The elitist wargamers out there will naysay and point out that it isn’t a “wargame,” technically, and that it isn’t about the war, but rather the experience of brotherhood during war. And to this, I say: exactly. Ask any soldier who’s been in the suck, and you’ll find, more often than not, that they rapidly reached a point where they couldn’t have possibly cared less about the war or the strategy or the “Cause” or any of the other rhetoric. All of that stuff almost immediately dissolves into abstract senselessness, and the only thing that really matters are the three or four guys standing right next to you. That’s The Grizzled. And that kind of authenticity leads me to my final remarks.
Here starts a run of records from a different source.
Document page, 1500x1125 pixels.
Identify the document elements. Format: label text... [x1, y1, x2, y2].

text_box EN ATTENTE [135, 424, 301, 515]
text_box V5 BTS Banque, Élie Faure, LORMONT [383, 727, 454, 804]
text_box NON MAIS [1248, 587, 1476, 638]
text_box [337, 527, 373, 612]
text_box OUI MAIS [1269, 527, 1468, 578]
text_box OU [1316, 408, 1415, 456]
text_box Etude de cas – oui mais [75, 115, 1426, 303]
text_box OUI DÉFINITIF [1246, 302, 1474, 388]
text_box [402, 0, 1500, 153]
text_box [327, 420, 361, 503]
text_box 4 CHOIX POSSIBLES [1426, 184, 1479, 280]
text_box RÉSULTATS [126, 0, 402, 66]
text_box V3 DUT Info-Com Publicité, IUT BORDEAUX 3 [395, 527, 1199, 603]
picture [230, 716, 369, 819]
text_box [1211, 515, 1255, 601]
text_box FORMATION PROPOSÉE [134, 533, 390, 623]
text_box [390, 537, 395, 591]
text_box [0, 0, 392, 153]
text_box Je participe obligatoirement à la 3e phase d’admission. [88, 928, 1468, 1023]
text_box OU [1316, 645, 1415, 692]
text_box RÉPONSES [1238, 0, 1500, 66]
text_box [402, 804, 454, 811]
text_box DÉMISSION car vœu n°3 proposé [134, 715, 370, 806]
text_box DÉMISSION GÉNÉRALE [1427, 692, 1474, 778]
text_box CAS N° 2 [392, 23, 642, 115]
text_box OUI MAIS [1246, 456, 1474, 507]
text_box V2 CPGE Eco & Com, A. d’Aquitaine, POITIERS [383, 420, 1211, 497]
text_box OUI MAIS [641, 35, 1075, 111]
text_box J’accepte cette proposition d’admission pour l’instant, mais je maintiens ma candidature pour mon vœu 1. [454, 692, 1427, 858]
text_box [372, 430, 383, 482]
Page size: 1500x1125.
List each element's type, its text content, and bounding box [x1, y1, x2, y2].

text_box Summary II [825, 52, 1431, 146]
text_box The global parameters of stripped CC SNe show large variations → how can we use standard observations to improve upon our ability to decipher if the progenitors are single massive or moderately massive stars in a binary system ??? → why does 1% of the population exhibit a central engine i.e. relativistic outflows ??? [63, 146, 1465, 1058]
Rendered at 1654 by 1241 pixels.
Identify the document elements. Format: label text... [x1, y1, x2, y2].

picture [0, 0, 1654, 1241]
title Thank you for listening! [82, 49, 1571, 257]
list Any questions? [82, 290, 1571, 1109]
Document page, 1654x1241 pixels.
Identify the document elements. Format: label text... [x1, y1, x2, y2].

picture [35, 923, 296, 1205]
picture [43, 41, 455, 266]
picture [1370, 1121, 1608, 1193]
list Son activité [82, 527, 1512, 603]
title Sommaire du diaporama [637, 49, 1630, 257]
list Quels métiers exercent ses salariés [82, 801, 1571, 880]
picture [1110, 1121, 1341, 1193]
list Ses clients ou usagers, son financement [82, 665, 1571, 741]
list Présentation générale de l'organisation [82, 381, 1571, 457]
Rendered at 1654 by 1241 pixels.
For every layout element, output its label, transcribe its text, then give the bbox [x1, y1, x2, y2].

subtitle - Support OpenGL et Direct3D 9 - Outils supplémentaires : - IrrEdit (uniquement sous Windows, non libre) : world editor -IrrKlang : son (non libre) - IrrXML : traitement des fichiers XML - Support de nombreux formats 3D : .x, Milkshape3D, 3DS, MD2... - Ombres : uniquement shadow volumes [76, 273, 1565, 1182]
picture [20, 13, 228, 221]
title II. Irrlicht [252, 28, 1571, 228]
The Grizzled is a great experience for strategists, war aficionados, and people who like intense games. But it’s more than that. This game is important. Just two weeks ago I wrote an article espousing the artistic value of modern games. Meanwhile, last November, I wrote an article arguing the cultural significance of Monopoly. The Grizzled epitomizes everything I was decrying in those pieces. This is a game every person should own, even if they never play it or wouldn’t even enjoy it as a game. This game is a requiem. It is an homage, not only to those who endured the madness of the trenches in the First World War, but to all combat veterans everywhere, ever. The game’s skin and artwork could literally be changed to any war in history, and the emphasis and truth of the camaraderie would be just the same. And yet, we must never change the artwork in this game now, as it is one of the last contributions by Bernard Verlhac, better known by his pen name, Tignous: a cartoonist and satirist who was killed in the Charlie Hebdo shootings last year. The Grizzled is so saturated with socio-political energy—it screams so loudly about injustice and government stupidity that it could be a supernatural artifact in Warehouse 13. This is a game that belongs in every household regardless of whether it is put to its primary function, right next to your Bible and your Qur’an and your Two Treatises on Government and your Communist Manifesto.
Buy it. Buy another one for someone else. And play it. If you don’t care for the game, that’s okay. Play it one more time anyway. We owe at least that much to all the souls who’ve created it.